(Set task) Each line below should be retyped exactly, with no pictures.

Start

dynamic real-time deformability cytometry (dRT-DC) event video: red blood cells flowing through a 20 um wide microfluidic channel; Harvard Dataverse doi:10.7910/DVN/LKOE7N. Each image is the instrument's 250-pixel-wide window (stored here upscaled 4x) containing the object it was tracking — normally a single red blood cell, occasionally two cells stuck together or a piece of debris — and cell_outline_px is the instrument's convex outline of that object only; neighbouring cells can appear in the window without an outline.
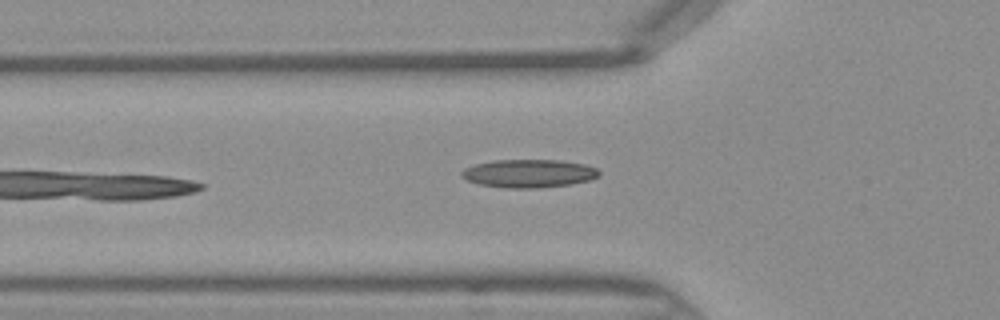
{"species": "Egyptian fruit bat (a non-hibernating species)", "species_latin": "Rousettus aegyptiacus", "temperature_condition": "warm", "stored_images_in_passage": 30, "camera_frame_rate_fps": 3000, "um_per_image_px": 0.085, "frame": {"image": 1, "passage_image": 3, "time_ms": 0.667, "image_size_px": [1000, 320], "cell_outline_px": [[600, 176], [592, 180], [572, 184], [536, 188], [508, 188], [480, 184], [468, 180], [460, 176], [460, 172], [464, 168], [476, 164], [492, 160], [560, 160], [584, 164], [596, 168], [600, 172]], "centroid_in_image_um": [44.97, 14.74], "position_along_channel_um": 80.8, "area_um2": 22.66}}
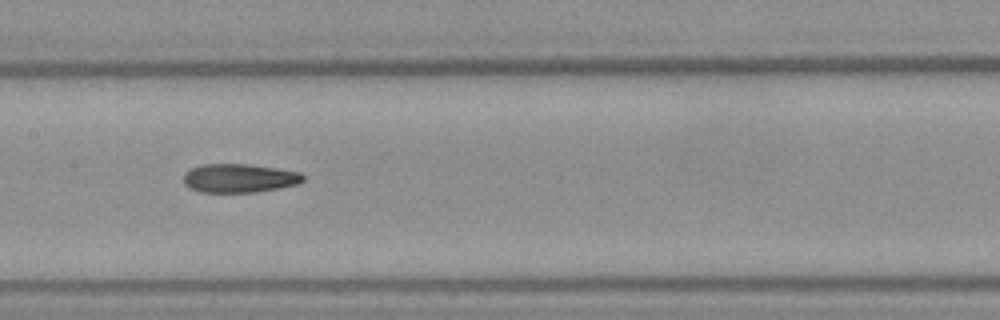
{"frame": {"image": 2, "passage_image": 10, "time_ms": 3.0, "image_size_px": [1000, 320], "cell_outline_px": [[304, 180], [296, 184], [280, 188], [256, 192], [200, 192], [188, 188], [184, 184], [184, 172], [188, 168], [204, 164], [248, 164], [276, 168], [300, 172], [304, 176]], "centroid_in_image_um": [20.3, 15.14], "position_along_channel_um": 187.1, "area_um2": 20.17}}
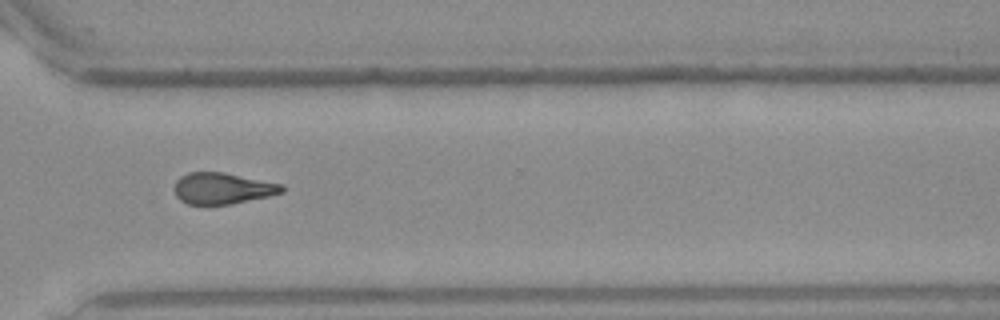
{"frame": {"image": 3, "passage_image": 21, "time_ms": 6.667, "image_size_px": [1000, 320], "cell_outline_px": [[284, 192], [268, 196], [232, 204], [188, 204], [180, 200], [176, 196], [176, 180], [180, 176], [188, 172], [224, 172], [284, 184]], "centroid_in_image_um": [18.94, 16.0], "position_along_channel_um": 351.7, "area_um2": 19.59}}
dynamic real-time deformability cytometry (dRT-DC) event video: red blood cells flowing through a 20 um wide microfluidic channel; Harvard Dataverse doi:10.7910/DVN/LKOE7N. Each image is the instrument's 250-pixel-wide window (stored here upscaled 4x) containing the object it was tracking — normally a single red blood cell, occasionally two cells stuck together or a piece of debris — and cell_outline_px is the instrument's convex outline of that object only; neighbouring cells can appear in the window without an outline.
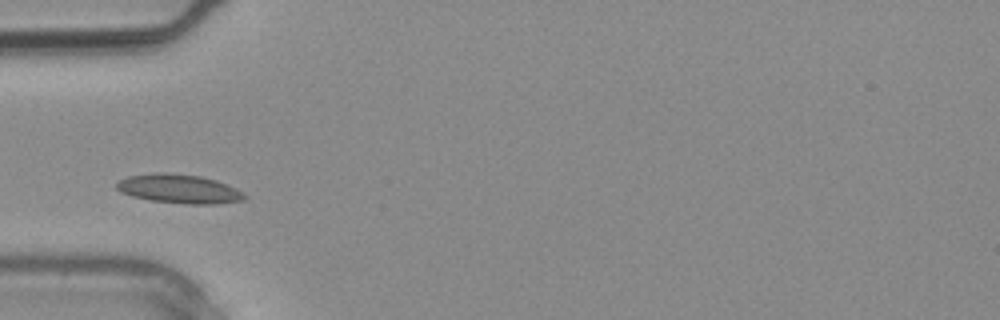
{"species": "common noctule bat (a hibernating species)", "species_latin": "Nyctalus noctula", "temperature_condition": "warm", "stored_images_in_passage": 2, "camera_frame_rate_fps": 3000, "um_per_image_px": 0.085, "animal": {"sex": "male", "body_mass_g": 20.4}, "frame": {"image": 1, "passage_image": 2, "time_ms": 0.333, "image_size_px": [1000, 320], "cell_outline_px": [[248, 196], [244, 200], [216, 204], [188, 204], [148, 200], [132, 196], [120, 192], [116, 188], [116, 184], [120, 180], [128, 176], [156, 172], [164, 172], [200, 176], [216, 180], [236, 188], [244, 192]], "centroid_in_image_um": [15.23, 16.05], "position_along_channel_um": 69.8, "area_um2": 21.73}}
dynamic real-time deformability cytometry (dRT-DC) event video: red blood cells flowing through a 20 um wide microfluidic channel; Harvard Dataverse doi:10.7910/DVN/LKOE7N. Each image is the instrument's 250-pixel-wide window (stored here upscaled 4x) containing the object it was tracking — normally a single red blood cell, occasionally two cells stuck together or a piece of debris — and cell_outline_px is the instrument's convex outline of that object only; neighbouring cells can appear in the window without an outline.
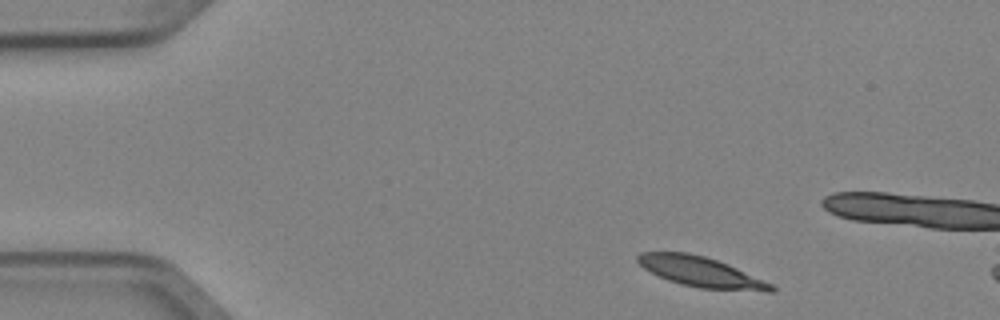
{"species": "Egyptian fruit bat (a non-hibernating species)", "species_latin": "Rousettus aegyptiacus", "temperature_condition": "cold", "stored_images_in_passage": 4, "camera_frame_rate_fps": 3000, "um_per_image_px": 0.085, "animal": {"sex": "female"}, "frame": {"image": 1, "passage_image": 1, "time_ms": 0.0, "image_size_px": [1000, 320], "cell_outline_px": [[776, 292], [764, 292], [700, 288], [680, 284], [668, 280], [644, 268], [636, 260], [636, 256], [640, 252], [688, 252], [704, 256], [728, 264], [772, 284], [776, 288]], "centroid_in_image_um": [59.6, 23.12], "position_along_channel_um": 25.4, "area_um2": 23.41}}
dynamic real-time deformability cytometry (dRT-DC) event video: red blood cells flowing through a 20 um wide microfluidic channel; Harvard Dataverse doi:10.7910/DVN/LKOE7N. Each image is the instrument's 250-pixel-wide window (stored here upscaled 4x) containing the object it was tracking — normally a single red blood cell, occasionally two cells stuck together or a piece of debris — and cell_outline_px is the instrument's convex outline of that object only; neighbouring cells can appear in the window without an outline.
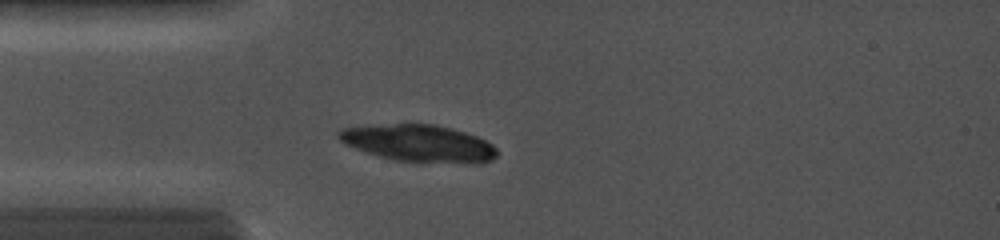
{"species": "common noctule bat (a hibernating species)", "species_latin": "Nyctalus noctula", "temperature_condition": "cold", "stored_images_in_passage": 4, "camera_frame_rate_fps": 5000, "um_per_image_px": 0.085, "animal": {"sex": "female", "body_mass_g": 19.0, "forearm_length_mm": 56.7}, "frame": {"image": 1, "passage_image": 4, "time_ms": 2.4, "image_size_px": [1000, 240], "cell_outline_px": [[496, 156], [492, 160], [480, 164], [420, 164], [396, 160], [380, 156], [356, 148], [340, 140], [336, 136], [336, 132], [340, 128], [392, 124], [436, 124], [452, 128], [476, 136], [492, 144], [496, 148]], "centroid_in_image_um": [35.66, 12.21], "position_along_channel_um": 49.3, "area_um2": 34.68}}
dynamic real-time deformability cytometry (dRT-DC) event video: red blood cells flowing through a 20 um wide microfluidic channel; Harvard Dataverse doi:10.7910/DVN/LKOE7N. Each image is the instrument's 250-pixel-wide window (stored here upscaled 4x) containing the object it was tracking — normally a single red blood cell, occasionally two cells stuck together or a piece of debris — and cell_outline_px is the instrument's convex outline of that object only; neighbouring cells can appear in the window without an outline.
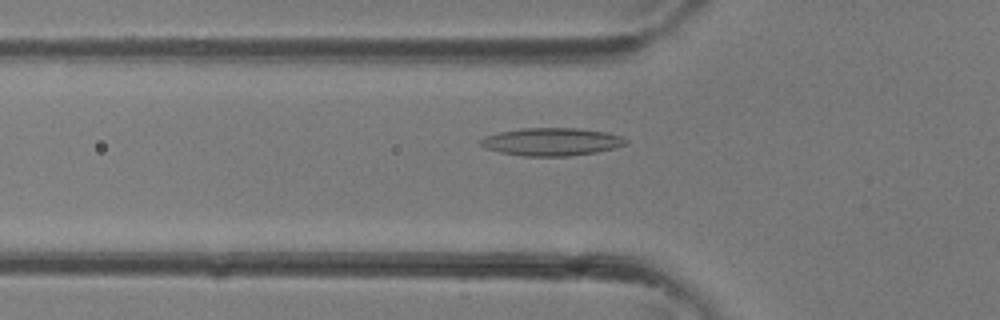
{"species": "common noctule bat (a hibernating species)", "species_latin": "Nyctalus noctula", "temperature_condition": "room temperature", "stored_images_in_passage": 35, "camera_frame_rate_fps": 3000, "um_per_image_px": 0.085, "animal": {"sex": "female"}, "frame": {"image": 1, "passage_image": 11, "time_ms": 3.333, "image_size_px": [1000, 320], "cell_outline_px": [[628, 144], [596, 152], [568, 156], [524, 156], [500, 152], [484, 148], [480, 144], [480, 140], [484, 136], [500, 132], [520, 128], [580, 128], [604, 132], [624, 136], [628, 140]], "centroid_in_image_um": [46.89, 12.04], "position_along_channel_um": 78.9, "area_um2": 23.58}}
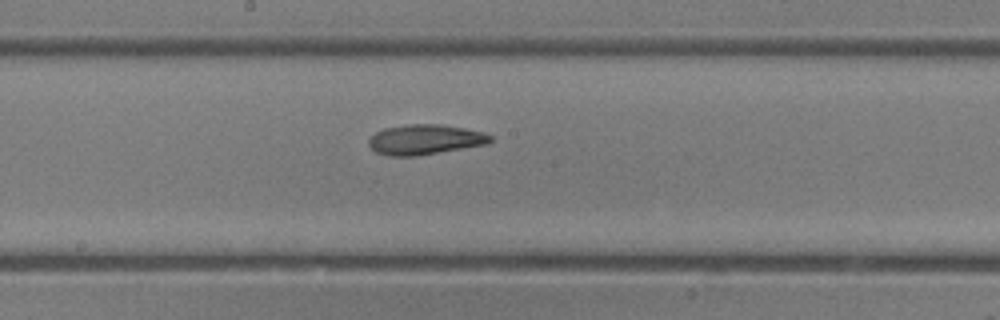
{"frame": {"image": 2, "passage_image": 18, "time_ms": 5.667, "image_size_px": [1000, 320], "cell_outline_px": [[492, 140], [488, 144], [416, 156], [388, 156], [376, 152], [368, 144], [368, 140], [376, 132], [384, 128], [408, 124], [440, 124], [464, 128], [484, 132], [492, 136]], "centroid_in_image_um": [36.13, 11.86], "position_along_channel_um": 212.1, "area_um2": 21.33}}
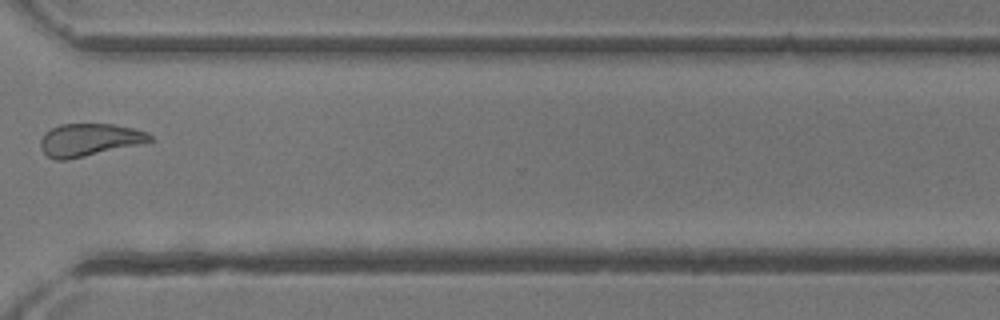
{"frame": {"image": 3, "passage_image": 26, "time_ms": 8.333, "image_size_px": [1000, 320], "cell_outline_px": [[156, 140], [68, 160], [56, 160], [48, 156], [40, 148], [40, 140], [44, 132], [60, 124], [112, 124], [132, 128], [148, 132]], "centroid_in_image_um": [7.57, 11.88], "position_along_channel_um": 363.0, "area_um2": 20.75}}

End

(Answer to the task)
dynamic real-time deformability cytometry (dRT-DC) event video: red blood cells flowing through a 20 um wide microfluidic channel; Harvard Dataverse doi:10.7910/DVN/LKOE7N. Each image is the instrument's 250-pixel-wide window (stored here upscaled 4x) containing the object it was tracking — normally a single red blood cell, occasionally two cells stuck together or a piece of debris — and cell_outline_px is the instrument's convex outline of that object only; neighbouring cells can appear in the window without an outline.
{"species": "Egyptian fruit bat (a non-hibernating species)", "species_latin": "Rousettus aegyptiacus", "temperature_condition": "warm", "stored_images_in_passage": 30, "camera_frame_rate_fps": 3000, "um_per_image_px": 0.085, "frame": {"image": 1, "passage_image": 3, "time_ms": 0.667, "image_size_px": [1000, 320], "cell_outline_px": [[600, 176], [592, 180], [572, 184], [536, 188], [508, 188], [480, 184], [468, 180], [460, 176], [460, 172], [464, 168], [476, 164], [492, 160], [560, 160], [584, 164], [596, 168], [600, 172]], "centroid_in_image_um": [44.97, 14.74], "position_along_channel_um": 80.8, "area_um2": 22.66}}
{"frame": {"image": 2, "passage_image": 10, "time_ms": 3.0, "image_size_px": [1000, 320], "cell_outline_px": [[304, 180], [296, 184], [280, 188], [256, 192], [200, 192], [188, 188], [184, 184], [184, 172], [188, 168], [204, 164], [248, 164], [276, 168], [300, 172], [304, 176]], "centroid_in_image_um": [20.3, 15.14], "position_along_channel_um": 187.1, "area_um2": 20.17}}
{"frame": {"image": 3, "passage_image": 21, "time_ms": 6.667, "image_size_px": [1000, 320], "cell_outline_px": [[284, 192], [268, 196], [232, 204], [188, 204], [180, 200], [176, 196], [176, 180], [180, 176], [188, 172], [224, 172], [284, 184]], "centroid_in_image_um": [18.94, 16.0], "position_along_channel_um": 351.7, "area_um2": 19.59}}
dynamic real-time deformability cytometry (dRT-DC) event video: red blood cells flowing through a 20 um wide microfluidic channel; Harvard Dataverse doi:10.7910/DVN/LKOE7N. Each image is the instrument's 250-pixel-wide window (stored here upscaled 4x) containing the object it was tracking — normally a single red blood cell, occasionally two cells stuck together or a piece of debris — and cell_outline_px is the instrument's convex outline of that object only; neighbouring cells can appear in the window without an outline.
{"species": "common noctule bat (a hibernating species)", "species_latin": "Nyctalus noctula", "temperature_condition": "warm", "stored_images_in_passage": 2, "camera_frame_rate_fps": 3000, "um_per_image_px": 0.085, "animal": {"sex": "male", "body_mass_g": 20.4}, "frame": {"image": 1, "passage_image": 2, "time_ms": 0.333, "image_size_px": [1000, 320], "cell_outline_px": [[248, 196], [244, 200], [216, 204], [188, 204], [148, 200], [132, 196], [120, 192], [116, 188], [116, 184], [120, 180], [128, 176], [156, 172], [164, 172], [200, 176], [216, 180], [236, 188], [244, 192]], "centroid_in_image_um": [15.23, 16.05], "position_along_channel_um": 69.8, "area_um2": 21.73}}
dynamic real-time deformability cytometry (dRT-DC) event video: red blood cells flowing through a 20 um wide microfluidic channel; Harvard Dataverse doi:10.7910/DVN/LKOE7N. Each image is the instrument's 250-pixel-wide window (stored here upscaled 4x) containing the object it was tracking — normally a single red blood cell, occasionally two cells stuck together or a piece of debris — and cell_outline_px is the instrument's convex outline of that object only; neighbouring cells can appear in the window without an outline.
{"species": "Egyptian fruit bat (a non-hibernating species)", "species_latin": "Rousettus aegyptiacus", "temperature_condition": "cold", "stored_images_in_passage": 4, "camera_frame_rate_fps": 3000, "um_per_image_px": 0.085, "animal": {"sex": "female"}, "frame": {"image": 1, "passage_image": 1, "time_ms": 0.0, "image_size_px": [1000, 320], "cell_outline_px": [[776, 292], [764, 292], [700, 288], [680, 284], [668, 280], [644, 268], [636, 260], [636, 256], [640, 252], [688, 252], [704, 256], [728, 264], [772, 284], [776, 288]], "centroid_in_image_um": [59.6, 23.12], "position_along_channel_um": 25.4, "area_um2": 23.41}}
dynamic real-time deformability cytometry (dRT-DC) event video: red blood cells flowing through a 20 um wide microfluidic channel; Harvard Dataverse doi:10.7910/DVN/LKOE7N. Each image is the instrument's 250-pixel-wide window (stored here upscaled 4x) containing the object it was tracking — normally a single red blood cell, occasionally two cells stuck together or a piece of debris — and cell_outline_px is the instrument's convex outline of that object only; neighbouring cells can appear in the window without an outline.
{"species": "common noctule bat (a hibernating species)", "species_latin": "Nyctalus noctula", "temperature_condition": "cold", "stored_images_in_passage": 4, "camera_frame_rate_fps": 5000, "um_per_image_px": 0.085, "animal": {"sex": "female", "body_mass_g": 19.0, "forearm_length_mm": 56.7}, "frame": {"image": 1, "passage_image": 4, "time_ms": 2.4, "image_size_px": [1000, 240], "cell_outline_px": [[496, 156], [492, 160], [480, 164], [420, 164], [396, 160], [380, 156], [356, 148], [340, 140], [336, 136], [336, 132], [340, 128], [392, 124], [436, 124], [452, 128], [476, 136], [492, 144], [496, 148]], "centroid_in_image_um": [35.66, 12.21], "position_along_channel_um": 49.3, "area_um2": 34.68}}
dynamic real-time deformability cytometry (dRT-DC) event video: red blood cells flowing through a 20 um wide microfluidic channel; Harvard Dataverse doi:10.7910/DVN/LKOE7N. Each image is the instrument's 250-pixel-wide window (stored here upscaled 4x) containing the object it was tracking — normally a single red blood cell, occasionally two cells stuck together or a piece of debris — and cell_outline_px is the instrument's convex outline of that object only; neighbouring cells can appear in the window without an outline.
{"species": "common noctule bat (a hibernating species)", "species_latin": "Nyctalus noctula", "temperature_condition": "room temperature", "stored_images_in_passage": 35, "camera_frame_rate_fps": 3000, "um_per_image_px": 0.085, "animal": {"sex": "female"}, "frame": {"image": 1, "passage_image": 11, "time_ms": 3.333, "image_size_px": [1000, 320], "cell_outline_px": [[628, 144], [596, 152], [568, 156], [524, 156], [500, 152], [484, 148], [480, 144], [480, 140], [484, 136], [500, 132], [520, 128], [580, 128], [604, 132], [624, 136], [628, 140]], "centroid_in_image_um": [46.89, 12.04], "position_along_channel_um": 78.9, "area_um2": 23.58}}
{"frame": {"image": 2, "passage_image": 18, "time_ms": 5.667, "image_size_px": [1000, 320], "cell_outline_px": [[492, 140], [488, 144], [416, 156], [388, 156], [376, 152], [368, 144], [368, 140], [376, 132], [384, 128], [408, 124], [440, 124], [464, 128], [484, 132], [492, 136]], "centroid_in_image_um": [36.13, 11.86], "position_along_channel_um": 212.1, "area_um2": 21.33}}
{"frame": {"image": 3, "passage_image": 26, "time_ms": 8.333, "image_size_px": [1000, 320], "cell_outline_px": [[156, 140], [68, 160], [56, 160], [48, 156], [40, 148], [40, 140], [44, 132], [60, 124], [112, 124], [132, 128], [148, 132]], "centroid_in_image_um": [7.57, 11.88], "position_along_channel_um": 363.0, "area_um2": 20.75}}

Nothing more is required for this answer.